───── TASK MATERIAL ─────

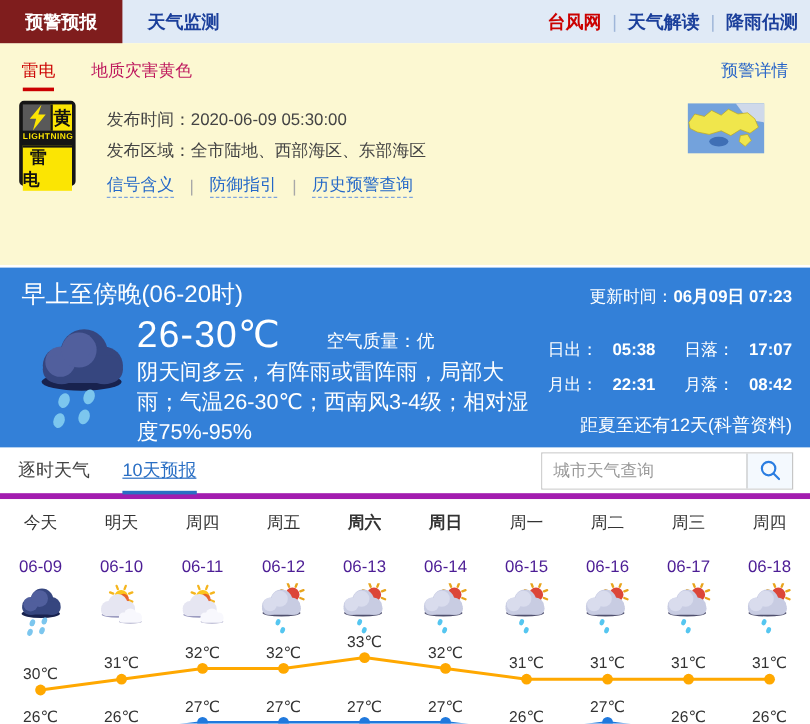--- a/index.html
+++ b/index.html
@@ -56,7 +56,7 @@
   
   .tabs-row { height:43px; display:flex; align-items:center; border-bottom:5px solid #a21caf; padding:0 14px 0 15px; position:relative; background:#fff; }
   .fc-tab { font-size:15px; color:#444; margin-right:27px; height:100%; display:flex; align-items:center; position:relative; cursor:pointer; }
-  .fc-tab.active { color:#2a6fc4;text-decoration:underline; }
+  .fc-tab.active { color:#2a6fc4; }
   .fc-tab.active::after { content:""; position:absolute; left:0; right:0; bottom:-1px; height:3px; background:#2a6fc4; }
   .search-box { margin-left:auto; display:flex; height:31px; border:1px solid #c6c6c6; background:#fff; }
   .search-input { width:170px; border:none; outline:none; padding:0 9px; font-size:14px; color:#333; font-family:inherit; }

─────
───── TASK MATERIAL ─────

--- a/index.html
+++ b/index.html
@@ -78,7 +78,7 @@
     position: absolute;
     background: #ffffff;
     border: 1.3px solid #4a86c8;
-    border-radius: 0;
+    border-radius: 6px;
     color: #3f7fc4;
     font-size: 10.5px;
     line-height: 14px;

─────

What is needed is an exact copy of the lines above, from the one containing "margin-left:auto; display:flex; height:31px;" through the one containing "width:170px; border:none; outline:none;", with nothing added.

RESPONSE —
   .search-box { margin-left:auto; display:flex; height:31px; border:1px solid #c6c6c6; background:#fff; }
   .search-input { width:170px; border:none; outline:none; padding:0 9px; font-size:14px; color:#333; font-family:inherit; }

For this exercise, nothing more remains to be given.